Pierre-Henri Gouyon Biologiste Muséum national d'histoire naturelle
-On transmet à ses descendants quelque chose de soi.
Les descendants ont tendance à ressembler plus à leurs parents qu'à des individus pris au hasard.
En même temps, ce ne sont pas des copies conformes.
Ce qu'on sait, c'est qu'on transmet à nos descendants des gènes mais on n'en est pas arrivé là tout de suite.
On a commencé par penser qu'on produisait des descendants en leur donnant un peu de tout ce qu'on était, par des fluides qui se transmettraient et se mélangeraient chez l'enfant de la part des deux parents, à moins que ce ne soit qu'un des parents qui fasse le descendant.
C'est quelque chose qui a été pensé.
On avait tendance à penser que c'était le père qui faisait le descendant.
On le raconte encore.
Il faut arrêter de raconter ce genre d'histoires.
On raconte encore à beaucoup d'enfants aujourd'hui que, pour faire un enfant, le papa met une graine dans le ventre de la maman.
Or la graine, c'est déjà tout ce qu'il faut pour faire l'enfant.
C'est faux, le père ne met pas une graine dans le ventre de la mère.
Ce serait la mère qui fabrique la graine, s'il y avait une graine, après fécondation par le spermatozoïde du père.
Ce n'est pas un seul parent qui produit le descendant.

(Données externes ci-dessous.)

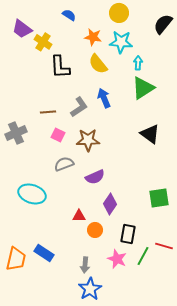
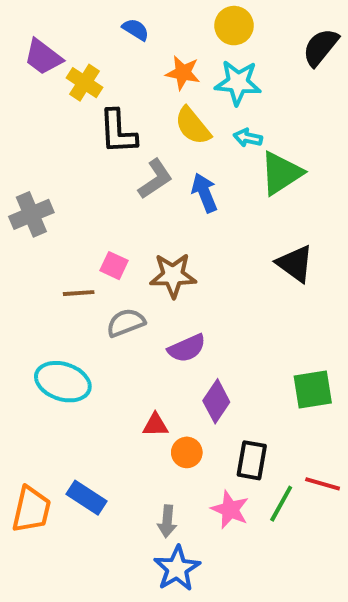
cyan arrow: (138, 63) -> (248, 138), moved, turned -80
gray L-shape: (79, 107) -> (155, 179), moved
brown line: (48, 112) -> (79, 293), moved
gray cross: (16, 133) -> (31, 214), moved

Ce n'est pas un mélange de fluides.
Il a fallu attendre la fin du XIXe siècle pour qu'on réalise que ce qu'on était, on ne le transmettait pas à ses descendants.
Même si jamais je me coupe un bras, ça ne changera absolument pas le nombre de bras de mes descendants.
Parce que j'ai reçu génétiquement ce qu'il faut pour avoir deux bras.
Même si je perds un bras, je transmettrai cet équipement génétique.
Les individus ne produisent pas d'hérédité, ils transmettent l'hérédité qu'ils ont reçue de leurs parents.
Alors ça a quelque chose de vexant et beaucoup de cultures ont rejeté ça, en particulier dans les pays latins et en France.
Les Français croyaient qu'il y avait hérédité des caractères acquis, donc si je perds un bras, mon enfant n'en aura qu'un.
On a cru ça longtemps, jusqu'au milieu du XXe siècle.
Et donc, ça, c'est faux, globalement.
Enfin, c'est faux absolument s'il s'agit de perdre un bas.
Un étudiant à qui j'ai raconté ça m'a dit : "Ils n'ont pas vu que les enfants de gens à un bras en avaient deux ?" Ils l'ont vu mais il y a une réponse qu'on connaît parce que c'est une autre idiotie de la culture classique.
On dit : "Oui mais ça saute des générations." Il faut aussi proscrire cette phrase, comme la petite graine.
Ça ne saute pas des générations.
On disait : "Ça ressortira quand ton enfant aura lui-même des descendants." Ce n'était pas vérifiable donc on pouvait le raconter.
Nous ne produisons pas d'hérédité, nous ne faisons que transmettre, c'est vexant parce que l'individu n'est plus producteur de ses descendants mais transmetteur de quelque chose.
Les individus sont des espèces de tuyaux amorphes qui transmettent l'information génétique d'une génération à la suivante.
Les gènes auront une influence sur la constitution du descendant et expliqueront la ressemblance avec les parents.
Mais les gènes n'agiront pas tous seuls.
Ils ne sont pas transmis tous seuls mais dans une cellule qui peut contenir une certaine information.
L'environnement jouera aussi.
Donc tout individu est le produit de trois composantes : les gènes qu'il a reçus, la cellule et la mère dans laquelle il a grandi et l'environnement.
Ces trois composantes sont intimement liées pour produire un individu.
On ne peut pas dire qu'un individu est plus ses gènes, plus sa mère ou plus son environnement.